Each line shown below should be copied exactly.

--- START ---

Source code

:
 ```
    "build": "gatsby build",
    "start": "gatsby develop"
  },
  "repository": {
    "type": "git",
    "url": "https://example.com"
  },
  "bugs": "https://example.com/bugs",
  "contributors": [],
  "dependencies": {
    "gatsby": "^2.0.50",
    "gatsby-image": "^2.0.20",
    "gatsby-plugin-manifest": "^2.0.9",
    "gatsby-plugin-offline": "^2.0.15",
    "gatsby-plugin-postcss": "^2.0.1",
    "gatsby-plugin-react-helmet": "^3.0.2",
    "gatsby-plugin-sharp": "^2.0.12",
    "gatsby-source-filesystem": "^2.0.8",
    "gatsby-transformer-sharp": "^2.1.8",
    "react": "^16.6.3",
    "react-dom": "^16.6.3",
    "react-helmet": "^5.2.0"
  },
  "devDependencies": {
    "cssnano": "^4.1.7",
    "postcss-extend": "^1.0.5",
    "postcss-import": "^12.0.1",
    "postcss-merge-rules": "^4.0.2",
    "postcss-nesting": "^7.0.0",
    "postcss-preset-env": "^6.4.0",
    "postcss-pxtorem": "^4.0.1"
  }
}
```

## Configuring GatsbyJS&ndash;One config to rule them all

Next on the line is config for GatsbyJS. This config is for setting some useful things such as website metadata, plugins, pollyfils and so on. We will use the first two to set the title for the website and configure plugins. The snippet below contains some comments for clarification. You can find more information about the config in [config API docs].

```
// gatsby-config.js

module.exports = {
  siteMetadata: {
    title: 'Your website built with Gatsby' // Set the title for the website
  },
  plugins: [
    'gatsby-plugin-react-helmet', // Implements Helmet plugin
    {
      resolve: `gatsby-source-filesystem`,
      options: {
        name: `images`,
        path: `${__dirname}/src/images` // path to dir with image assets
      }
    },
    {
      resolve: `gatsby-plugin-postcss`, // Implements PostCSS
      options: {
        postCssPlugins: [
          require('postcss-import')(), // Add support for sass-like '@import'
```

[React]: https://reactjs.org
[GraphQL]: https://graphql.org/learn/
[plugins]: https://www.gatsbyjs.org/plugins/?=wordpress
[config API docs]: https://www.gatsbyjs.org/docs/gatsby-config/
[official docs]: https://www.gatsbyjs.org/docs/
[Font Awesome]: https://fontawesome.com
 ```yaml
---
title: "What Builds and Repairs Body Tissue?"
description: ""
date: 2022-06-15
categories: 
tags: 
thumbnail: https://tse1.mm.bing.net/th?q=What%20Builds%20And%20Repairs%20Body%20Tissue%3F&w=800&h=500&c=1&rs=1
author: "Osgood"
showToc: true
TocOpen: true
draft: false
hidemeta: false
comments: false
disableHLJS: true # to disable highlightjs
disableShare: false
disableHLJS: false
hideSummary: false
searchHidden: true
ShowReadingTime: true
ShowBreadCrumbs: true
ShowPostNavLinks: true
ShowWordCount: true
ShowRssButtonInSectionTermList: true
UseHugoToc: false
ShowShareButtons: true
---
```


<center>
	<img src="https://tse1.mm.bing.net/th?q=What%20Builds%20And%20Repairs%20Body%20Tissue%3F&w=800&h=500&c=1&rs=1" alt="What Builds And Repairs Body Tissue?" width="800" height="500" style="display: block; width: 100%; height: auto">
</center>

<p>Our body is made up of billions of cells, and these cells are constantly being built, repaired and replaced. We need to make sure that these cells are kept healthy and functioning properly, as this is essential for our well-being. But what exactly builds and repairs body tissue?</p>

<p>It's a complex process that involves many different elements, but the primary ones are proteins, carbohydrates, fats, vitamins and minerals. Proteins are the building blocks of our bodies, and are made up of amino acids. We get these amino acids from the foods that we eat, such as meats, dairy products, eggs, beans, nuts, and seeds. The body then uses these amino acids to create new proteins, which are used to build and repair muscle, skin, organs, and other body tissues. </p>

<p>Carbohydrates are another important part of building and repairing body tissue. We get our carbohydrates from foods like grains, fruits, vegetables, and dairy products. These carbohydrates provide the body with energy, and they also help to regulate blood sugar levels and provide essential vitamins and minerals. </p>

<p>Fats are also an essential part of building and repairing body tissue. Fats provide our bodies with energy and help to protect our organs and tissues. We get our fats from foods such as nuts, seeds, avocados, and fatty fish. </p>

--- END ---

Result »
Source code

:
 ```
    "build": "gatsby build",
    "start": "gatsby develop"
  },
  "repository": {
    "type": "git",
    "url": "https://example.com"
  },
  "bugs": "https://example.com/bugs",
  "contributors": [],
  "dependencies": {
    "gatsby": "^2.0.50",
    "gatsby-image": "^2.0.20",
    "gatsby-plugin-manifest": "^2.0.9",
    "gatsby-plugin-offline": "^2.0.15",
    "gatsby-plugin-postcss": "^2.0.1",
    "gatsby-plugin-react-helmet": "^3.0.2",
    "gatsby-plugin-sharp": "^2.0.12",
    "gatsby-source-filesystem": "^2.0.8",
    "gatsby-transformer-sharp": "^2.1.8",
    "react": "^16.6.3",
    "react-dom": "^16.6.3",
    "react-helmet": "^5.2.0"
  },
  "devDependencies": {
    "cssnano": "^4.1.7",
    "postcss-extend": "^1.0.5",
    "postcss-import": "^12.0.1",
    "postcss-merge-rules": "^4.0.2",
    "postcss-nesting": "^7.0.0",
    "postcss-preset-env": "^6.4.0",
    "postcss-pxtorem": "^4.0.1"
  }
}
```

## Configuring GatsbyJS&ndash;One config to rule them all

Next on the line is config for GatsbyJS. This config is for setting some useful things such as website metadata, plugins, pollyfils and so on. We will use the first two to set the title for the website and configure plugins. The snippet below contains some comments for clarification. You can find more information about the config in [config API docs].

```
// gatsby-config.js

module.exports = {
  siteMetadata: {
    title: 'Your website built with Gatsby' // Set the title for the website
  },
  plugins: [
    'gatsby-plugin-react-helmet', // Implements Helmet plugin
    {
      resolve: `gatsby-source-filesystem`,
      options: {
        name: `images`,
        path: `${__dirname}/src/images` // path to dir with image assets
      }
    },
    {
      resolve: `gatsby-plugin-postcss`, // Implements PostCSS
      options: {
        postCssPlugins: [
          require('postcss-import')(), // Add support for sass-like '@import'
```

[React]: https://reactjs.org
[GraphQL]: https://graphql.org/learn/
[plugins]: https://www.gatsbyjs.org/plugins/?=wordpress
[config API docs]: https://www.gatsbyjs.org/docs/gatsby-config/
[official docs]: https://www.gatsbyjs.org/docs/
[Font Awesome]: https://fontawesome.com
 ```yaml
---
title: "What Builds and Repairs Body Tissue?"
description: ""
date: 2022-06-15
categories: 
tags: 
thumbnail: https://tse1.mm.bing.net/th?q=What%20Builds%20And%20Repairs%20Body%20Tissue%3F&w=800&h=500&c=1&rs=1
author: "Osgood"
showToc: true
TocOpen: true
draft: false
hidemeta: false
comments: false
disableHLJS: true # to disable highlightjs
disableShare: false
disableHLJS: false
hideSummary: false
searchHidden: true
ShowReadingTime: true
ShowBreadCrumbs: true
ShowPostNavLinks: true
ShowWordCount: true
ShowRssButtonInSectionTermList: true
UseHugoToc: false
ShowShareButtons: true
---
```


<center>
	<img src="https://tse1.mm.bing.net/th?q=What%20Builds%20And%20Repairs%20Body%20Tissue%3F&w=800&h=500&c=1&rs=1" alt="What Builds And Repairs Body Tissue?" width="800" height="500" style="display: block; width: 100%; height: auto">
</center>

<p>Our body is made up of billions of cells, and these cells are constantly being built, repaired and replaced. We need to make sure that these cells are kept healthy and functioning properly, as this is essential for our well-being. But what exactly builds and repairs body tissue?</p>

<p>It's a complex process that involves many different elements, but the primary ones are proteins, carbohydrates, fats, vitamins and minerals. Proteins are the building blocks of our bodies, and are made up of amino acids. We get these amino acids from the foods that we eat, such as meats, dairy products, eggs, beans, nuts, and seeds. The body then uses these amino acids to create new proteins, which are used to build and repair muscle, skin, organs, and other body tissues. </p>

<p>Carbohydrates are another important part of building and repairing body tissue. We get our carbohydrates from foods like grains, fruits, vegetables, and dairy products. These carbohydrates provide the body with energy, and they also help to regulate blood sugar levels and provide essential vitamins and minerals. </p>

<p>Fats are also an essential part of building and repairing body tissue. Fats provide our bodies with energy and help to protect our organs and tissues. We get our fats from foods such as nuts, seeds, avocados, and fatty fish. </p>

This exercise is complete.